=== DOCUMENT SECTION ===
Luccie and I (Lauren) were without internet during the last few days of our southbound trip, so here are some belated stories from Arba Minch Hospital.
The hospital was originally built to house 50 beds but has now expanded to 300 beds. Yet, they only have one working (or at least seemingly working—it’s pretty old) autoclave, one laundry machine, one suction machine, and one oxygen concentrator, according to the manager. An additional challenge for the staff of 360 people is that they have no transportation system to help them get to work. And, like most other hospitals outside of Addis, there is no ambulance to transfer patients to Arba Minch.
A lot of the observations at Arba Minch were similar to Yirgalem. Most of the problems verbalized seemed to center around equipment that breaks, and the fact that they have no access to replacement parts or technical support. One new observation was that the hospital did not have a blood bank; they just don’t have the equipment for it, so it is stored by the red cross a long distance away that makes it fairly impractical for obtaining during a surgery when a patient needs a blood transfusion.
Another new issue we learned about is the development of fistulas in women who have had obstructed labor. Fistulas are a big problem in Ethiopia for a few likely reasons: For one, in rural areas, women get married young and get pregnant before their pelvises are fully developed, so they are more likely to have obstructed labor. Another problem is that the women are so far from hospitals or health centers that they do not travel to seek medical attention early enough. We spent quite awhile talking with the nurses and a patient in the fistula clinic. The patient (who spoke only her local language, so the nurse translated to Yodit in Amheric and then Yodit translated to us in English) had a very sad story. She attempted to deliver her baby at home and was in labor for four days before the family made the decision to send her to a hospital. Then, it took four more days to receive the necessary money from her father to transport her to a health center. By then, her baby had died days ago, but they were able to remove it vaginally by performing a craniotomy on the fetus. The patient had both a rectalvaginal fistula and a vaginal-bladder fistula, making her completely incontinent. When she returned home, her husband left her and the rest of the community ostracized her, which is common for fistula patients. The patient had already had one operation 3 months ago that did not heal properly, and recently had a second one. The healing process was not looking promising, but she had to wait another 3 months before they would try another surgery. Here we are with the fistula nursing staff and the patient we spoke to:
We also talked to both the medical director and an internal medicine doctor. Both were extremely knowledgeable and helpful. We heard about many issues similar to Yirgalem. One that is surprising to me is that even a hospital as large as Arba Minch has no ECG machines. They are treating myocardial infarction patients with only oxygen because they don’t have enough diagnostic capability to use other treatments like beta blockers. And, even though the hospital has one working defibrillator, they never use it because there is no ECG to monitor the patient’s rhythm.
===
TASK INSTRUCTIONS
1. Answer these questions about the Arba Minch Hospital account:
(a) How many beds was the hospital originally built to house, and how many does it have now?
(b) Where is the hospital's blood stored?
(c) How many days was the fistula clinic patient in labor at home before her family decided to send her to a hospital?
2. Why does the hospital never use its one working defibrillator, according to the Arba Minch Hospital account? Answer in one to three sentences.
3. Take the Arba Minch Hospital account further, starting right after its final sentence.
=== PROVIDED DATA ===
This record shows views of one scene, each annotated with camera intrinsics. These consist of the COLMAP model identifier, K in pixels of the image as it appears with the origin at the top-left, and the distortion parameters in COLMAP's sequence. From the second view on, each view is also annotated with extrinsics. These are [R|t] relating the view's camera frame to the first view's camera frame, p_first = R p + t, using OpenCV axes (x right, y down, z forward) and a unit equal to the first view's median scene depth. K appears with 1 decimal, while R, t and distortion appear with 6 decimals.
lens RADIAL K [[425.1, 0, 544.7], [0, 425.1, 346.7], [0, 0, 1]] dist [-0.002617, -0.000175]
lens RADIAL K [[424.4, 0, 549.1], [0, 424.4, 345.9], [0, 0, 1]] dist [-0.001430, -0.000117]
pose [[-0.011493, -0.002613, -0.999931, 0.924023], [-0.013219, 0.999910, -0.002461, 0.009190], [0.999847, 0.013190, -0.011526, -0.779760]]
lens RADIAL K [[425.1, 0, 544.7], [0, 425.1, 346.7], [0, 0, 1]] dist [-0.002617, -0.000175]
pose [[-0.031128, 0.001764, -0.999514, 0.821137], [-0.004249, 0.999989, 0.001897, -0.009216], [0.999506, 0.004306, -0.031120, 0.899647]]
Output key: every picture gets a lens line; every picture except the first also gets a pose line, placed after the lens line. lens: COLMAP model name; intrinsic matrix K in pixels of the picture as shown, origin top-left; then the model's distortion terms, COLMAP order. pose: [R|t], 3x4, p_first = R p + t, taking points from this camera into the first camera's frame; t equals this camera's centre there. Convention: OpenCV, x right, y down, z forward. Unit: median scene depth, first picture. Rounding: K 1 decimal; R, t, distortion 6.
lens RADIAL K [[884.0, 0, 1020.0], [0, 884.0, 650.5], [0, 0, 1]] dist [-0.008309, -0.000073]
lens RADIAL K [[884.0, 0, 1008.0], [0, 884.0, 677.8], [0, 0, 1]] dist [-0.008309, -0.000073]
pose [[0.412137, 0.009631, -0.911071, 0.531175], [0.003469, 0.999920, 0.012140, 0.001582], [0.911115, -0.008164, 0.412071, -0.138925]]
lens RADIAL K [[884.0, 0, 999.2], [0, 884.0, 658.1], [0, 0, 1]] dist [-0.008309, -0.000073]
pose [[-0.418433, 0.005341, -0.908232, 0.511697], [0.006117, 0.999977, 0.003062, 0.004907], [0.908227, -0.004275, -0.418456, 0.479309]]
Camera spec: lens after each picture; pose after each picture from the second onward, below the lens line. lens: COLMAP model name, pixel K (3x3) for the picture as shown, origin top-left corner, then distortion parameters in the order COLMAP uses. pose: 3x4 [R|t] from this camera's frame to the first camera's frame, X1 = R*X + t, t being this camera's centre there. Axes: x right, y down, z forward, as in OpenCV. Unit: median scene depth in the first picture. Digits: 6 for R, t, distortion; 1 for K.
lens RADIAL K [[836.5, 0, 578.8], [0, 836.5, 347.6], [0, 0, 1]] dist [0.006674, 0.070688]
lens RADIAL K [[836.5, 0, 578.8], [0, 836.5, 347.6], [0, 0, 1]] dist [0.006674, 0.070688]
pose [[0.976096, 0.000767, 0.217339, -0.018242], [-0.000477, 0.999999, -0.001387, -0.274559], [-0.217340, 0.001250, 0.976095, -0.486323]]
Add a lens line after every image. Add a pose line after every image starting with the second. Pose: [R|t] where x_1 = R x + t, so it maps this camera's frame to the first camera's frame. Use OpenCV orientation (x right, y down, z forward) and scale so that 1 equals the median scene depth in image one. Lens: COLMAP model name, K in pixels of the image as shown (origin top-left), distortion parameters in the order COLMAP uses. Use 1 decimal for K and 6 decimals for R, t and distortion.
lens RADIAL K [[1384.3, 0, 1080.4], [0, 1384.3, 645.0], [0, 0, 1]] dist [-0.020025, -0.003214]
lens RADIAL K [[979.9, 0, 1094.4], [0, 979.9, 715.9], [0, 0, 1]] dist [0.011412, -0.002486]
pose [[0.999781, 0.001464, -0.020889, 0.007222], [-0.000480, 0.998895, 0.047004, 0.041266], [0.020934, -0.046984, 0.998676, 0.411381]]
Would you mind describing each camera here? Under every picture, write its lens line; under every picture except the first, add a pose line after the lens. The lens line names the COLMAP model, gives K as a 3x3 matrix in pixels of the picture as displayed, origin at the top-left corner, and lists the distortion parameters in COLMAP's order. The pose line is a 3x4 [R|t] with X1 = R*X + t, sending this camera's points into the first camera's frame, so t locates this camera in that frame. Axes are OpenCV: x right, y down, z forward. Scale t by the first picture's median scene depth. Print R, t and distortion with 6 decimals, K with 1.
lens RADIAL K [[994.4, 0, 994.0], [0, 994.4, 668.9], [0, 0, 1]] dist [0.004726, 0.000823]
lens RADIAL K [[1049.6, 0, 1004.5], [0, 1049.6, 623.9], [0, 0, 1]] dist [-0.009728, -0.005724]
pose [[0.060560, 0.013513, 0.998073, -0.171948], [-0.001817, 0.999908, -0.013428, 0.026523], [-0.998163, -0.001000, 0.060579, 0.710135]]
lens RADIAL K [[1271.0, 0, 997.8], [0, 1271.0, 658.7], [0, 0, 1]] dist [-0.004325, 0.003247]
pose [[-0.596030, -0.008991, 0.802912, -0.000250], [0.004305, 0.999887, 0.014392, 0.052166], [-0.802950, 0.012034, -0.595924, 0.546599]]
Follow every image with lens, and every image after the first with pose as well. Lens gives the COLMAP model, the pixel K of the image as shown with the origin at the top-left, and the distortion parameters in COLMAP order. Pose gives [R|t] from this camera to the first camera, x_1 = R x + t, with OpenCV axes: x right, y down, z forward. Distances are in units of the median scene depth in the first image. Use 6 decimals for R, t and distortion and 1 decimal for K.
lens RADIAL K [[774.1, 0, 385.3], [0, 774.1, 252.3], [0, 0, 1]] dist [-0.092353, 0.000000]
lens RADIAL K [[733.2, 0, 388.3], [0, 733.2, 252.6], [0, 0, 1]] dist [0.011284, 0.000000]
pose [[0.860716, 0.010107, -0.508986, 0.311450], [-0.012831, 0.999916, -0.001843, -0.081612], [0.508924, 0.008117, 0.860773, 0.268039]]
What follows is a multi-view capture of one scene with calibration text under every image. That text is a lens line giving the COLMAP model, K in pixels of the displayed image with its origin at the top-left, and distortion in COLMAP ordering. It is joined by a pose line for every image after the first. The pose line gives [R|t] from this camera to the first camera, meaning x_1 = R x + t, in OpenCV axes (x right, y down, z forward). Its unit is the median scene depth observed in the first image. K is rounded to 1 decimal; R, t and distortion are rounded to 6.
===
EXERCISE ANSWERS
1.
(a) It was built for 50 beds and has since expanded to 300.
(b) The Red Cross stores it a long distance away.
(c) Four days.

2. The hospital has no ECG machine, so staff cannot monitor a patient's heart rhythm. Without that monitoring, the defibrillator goes unused.

3.
Additionally, we got to visit the labor and delivery ward, and got to see an uncomplicated birth using and hand-pump vacuum to assist delivery. Here is one of the new mothers with her baby:
A final highlight was visiting the antenatal care clinic, where we got to discuss some of the challenges of seeing mothers prior to delivery, and demonstrated the partogram and antenatal screening pens to the head clinical nurse and a large group of nursing students.
They have one other surgeon and hospital equipment a gynecologist, and the last remaining surgeon is planning to leave soon.